**Problem to work on**
With the pictures left out, copy the listing below exactly.

**Data extract**
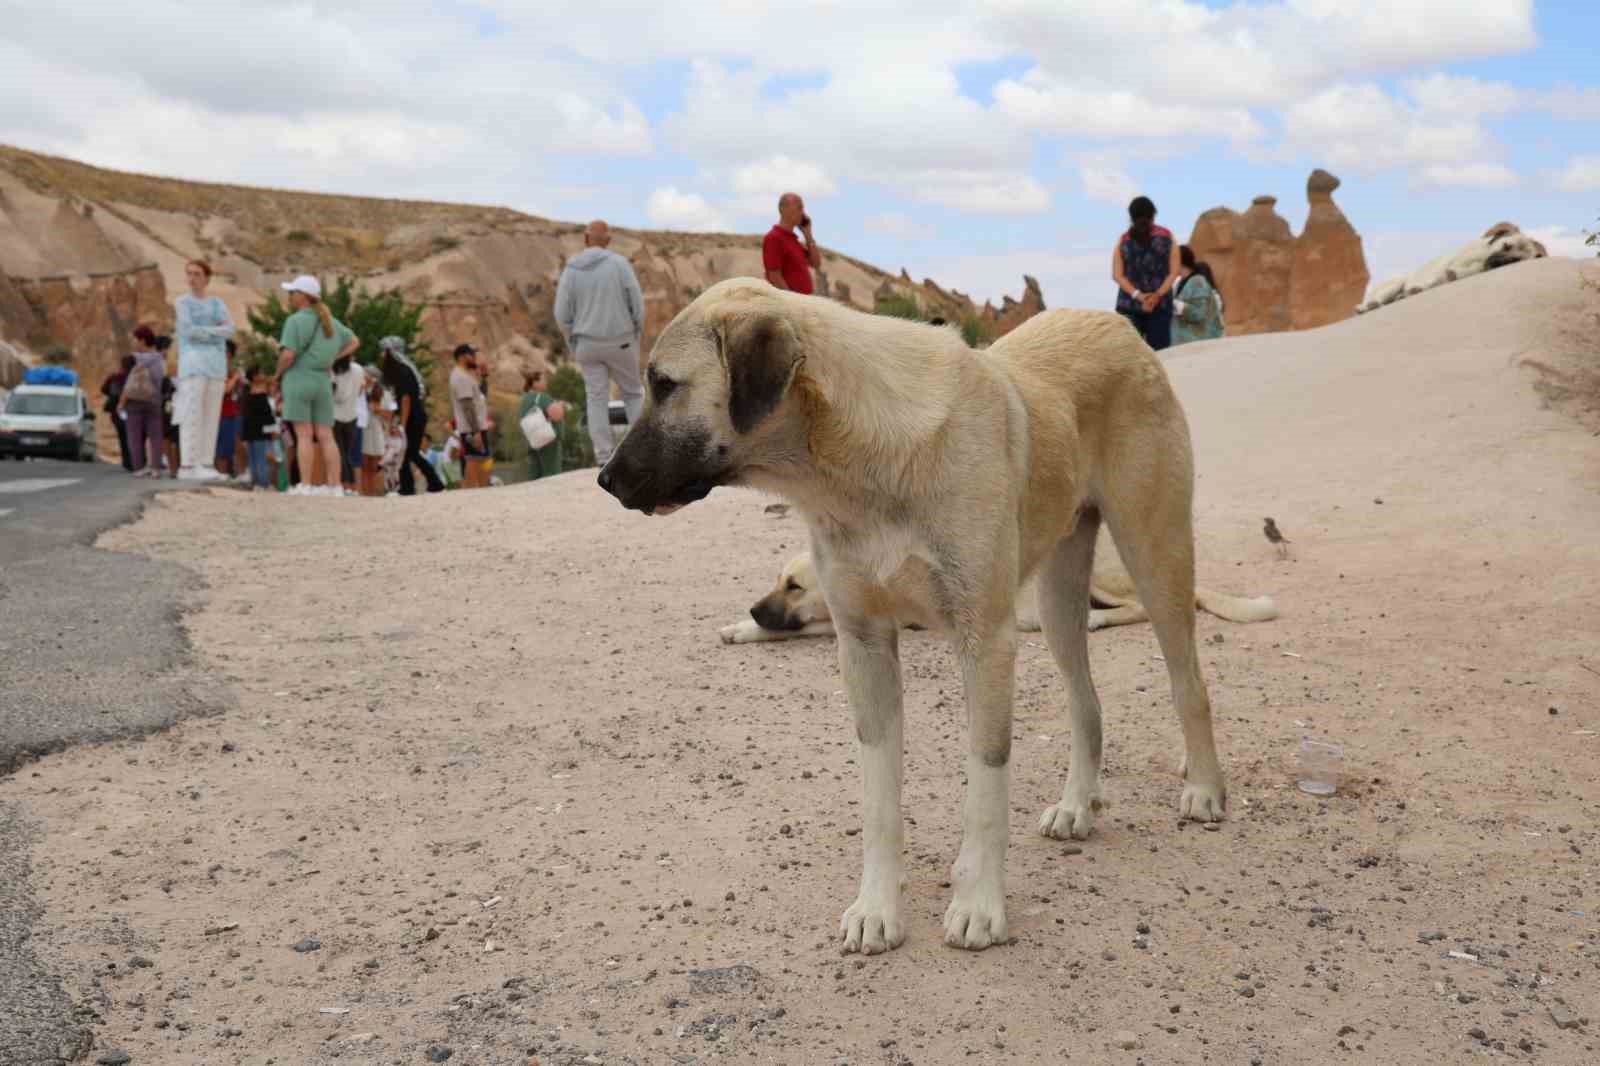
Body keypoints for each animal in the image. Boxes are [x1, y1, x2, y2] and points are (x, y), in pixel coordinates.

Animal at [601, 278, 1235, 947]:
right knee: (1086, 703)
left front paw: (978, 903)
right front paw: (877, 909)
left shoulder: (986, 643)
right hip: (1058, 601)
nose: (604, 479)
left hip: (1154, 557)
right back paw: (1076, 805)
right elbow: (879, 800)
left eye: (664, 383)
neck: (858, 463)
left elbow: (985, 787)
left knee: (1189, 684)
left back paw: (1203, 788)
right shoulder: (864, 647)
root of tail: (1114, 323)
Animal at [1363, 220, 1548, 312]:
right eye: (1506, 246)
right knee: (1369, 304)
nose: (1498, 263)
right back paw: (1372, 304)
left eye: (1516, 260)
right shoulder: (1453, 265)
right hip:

**Solution below**
Body keypoints for each animal in the image. Boxes are [x1, y1, x2, y2] and points are (x, y), in pixel coordinates.

Animal at [601, 278, 1235, 947]:
right knee: (1086, 703)
left front paw: (978, 903)
right front paw: (877, 909)
left shoulder: (986, 643)
right hip: (1058, 601)
nose: (604, 479)
left hip: (1154, 557)
right back paw: (1076, 805)
right elbow: (879, 800)
left eye: (664, 383)
neck: (858, 463)
left elbow: (985, 787)
left knee: (1189, 684)
left back paw: (1203, 788)
right shoulder: (864, 647)
root of tail: (1114, 323)
Animal at [1363, 220, 1548, 312]:
right eye: (1506, 246)
right knee: (1369, 304)
nose: (1498, 263)
right back paw: (1372, 304)
left eye: (1516, 260)
right shoulder: (1453, 265)
right hip:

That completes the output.